If using optics, once your focal plane has shifted to the target for identification and judgement (shoot/no-shoot), it stays on the target regardless of the technicality of the shot. Your visual awareness must be placed on your dot of course, but your visual focus stays connected to the target. An example of this visual processing bifurcation is your eyes are visually focused on reading this article, but are also peripherally aware of what’s just a few inches to the left and right of these words.

If you’re running optics and have trouble separating target focus from dot awareness, reading these words and simultaneously placing your awareness just a few inches to the outside of this article will help develop that skill.

Confirmation versus indexing is simply a matter of separating aiming with the work effort of visual confirmation. Aiming is the physical process of aligning the muzzle with the target. It is accomplished by natural point-of-aim, proprioception or kinesthetic alignment all of which describe the process of your body aligning the muzzle with your target and not your eyes.
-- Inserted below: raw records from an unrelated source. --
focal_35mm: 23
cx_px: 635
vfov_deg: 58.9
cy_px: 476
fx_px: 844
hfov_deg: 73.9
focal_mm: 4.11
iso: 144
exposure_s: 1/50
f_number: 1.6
Upon completion of the aiming process, or very close to completion, utilize your eyes to confirm that the work of your body, accomplished by feel, has placed the sights where you want them, which should be the visual center of the intended target. The trigger is pressed immediately upon visual confirmation of kinesthetic alignment.
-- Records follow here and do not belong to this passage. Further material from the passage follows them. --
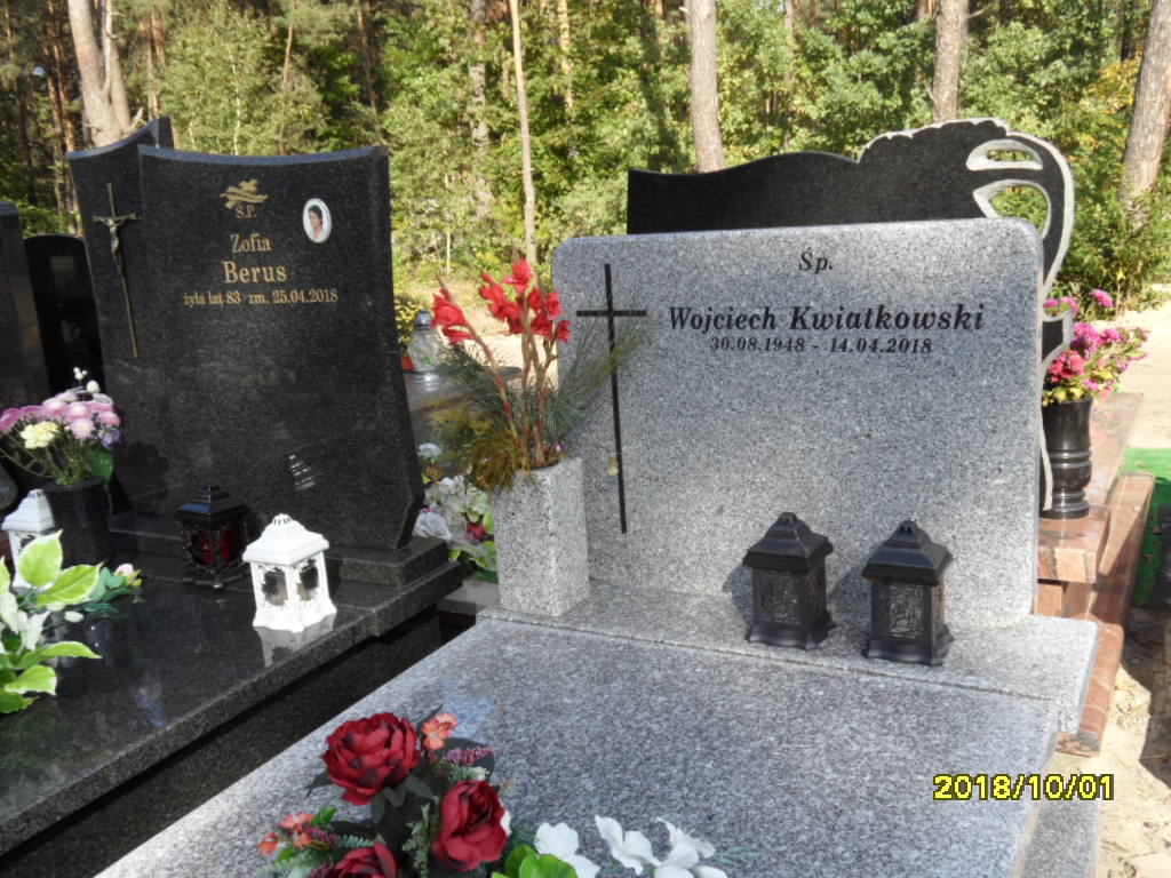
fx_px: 1083
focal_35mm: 32
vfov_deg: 44.2
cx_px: 586
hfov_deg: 56.8
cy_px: 439
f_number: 3.4
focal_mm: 5.3
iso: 80
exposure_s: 1/350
Developing good hold (or painting) habits means eliminating any movements outside the lines (margins or target-surface area), which translates to hold durability.
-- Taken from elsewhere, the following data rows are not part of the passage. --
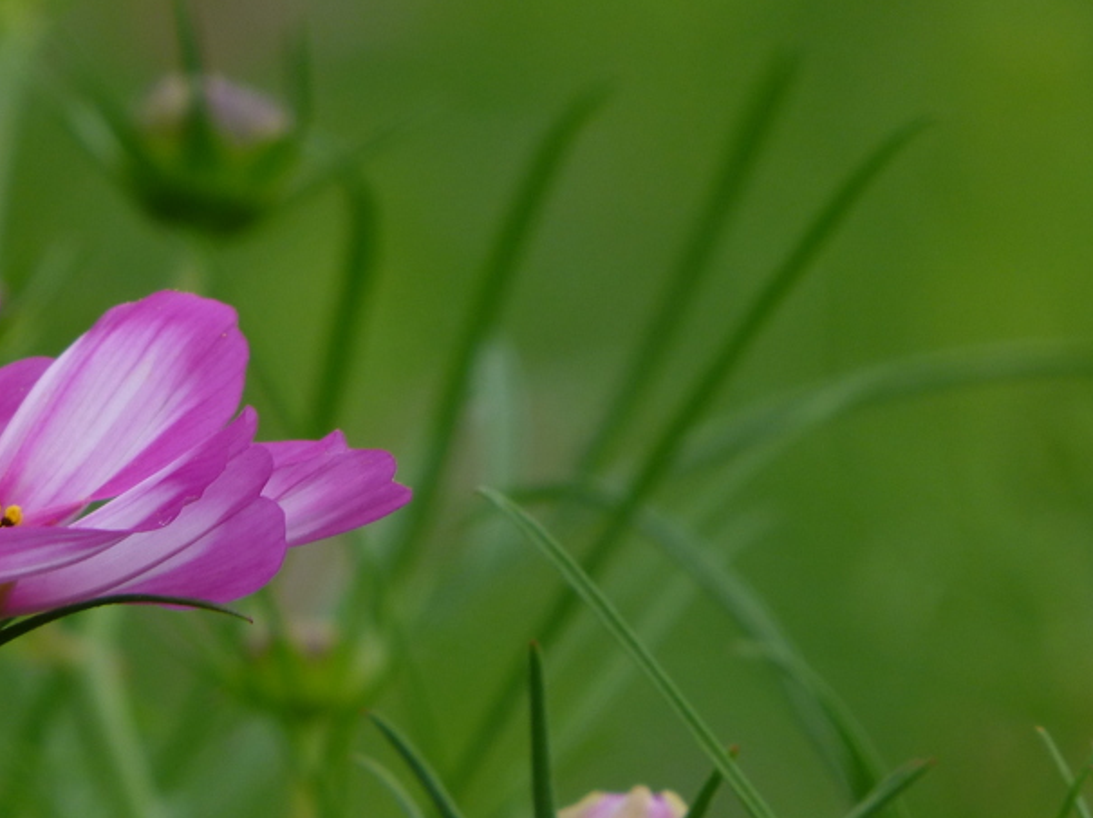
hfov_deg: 2.4
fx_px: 25655
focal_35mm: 813
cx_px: 238
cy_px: 538
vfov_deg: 1.8
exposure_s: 1/160
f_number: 6.4
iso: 100
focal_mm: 86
Eyes versus mind is nothing more than allowing your eyes to trigger the gun as opposed to your inner voice saying, “break the shot now!” There is a world of difference between making the shot break as opposed to letting it break.

If you try and make the round break, you are acting on the impetus of thought, which creates tension in the body, which, in turn, causes input into the gun resulting in either misalignment causing inaccuracy or the need for correctional inputs, which cost valuable time. Either way, tension is the enemy of performance. Tension is the usual culprit behind inaccuracy and inefficiency, which equate to the shooter experiencing poor shooting performance.

Your eyes are what trigger the gun. Once you have attained a solid index of appropriate kinesthetic alignment, all that remains is a split-second visual confirmation such that your eyes “trigger” the gun, allowing the shot to break when the timing is right.

Developing good visual habits means differentiating between focus and awareness, confirmation (eyes) versus indexing (feel) and then eyes versus mind, which translates to optimal visual processing.

Mindful practice, cognizant of the objective of visual processing, is what helps you develop good visual habits. The more you can discern “right” (sustaining visual focus and visual awareness, visual confirmation of tactile alignment and letting your eyes trigger the gun), from “wrong” (adding tension) the more familiar you become with efficient visual processing.

The greater your familiarity with visual processing, the greater your comfort, which, in turn, allows for your conscious visual-processing work effort to drop into the subconscious. The deeper into the subconscious it falls, coupled with performance success, the greater your overall confidence in your abilities.

Greater confidence in hold control, trigger control and visual control are what will propel you toward on-demand repeatability when shooting, which is just another term for consistency. Taking the time and effort to integrate such confidence into your fire-control matrix will significantly enhance your overall shooting performance.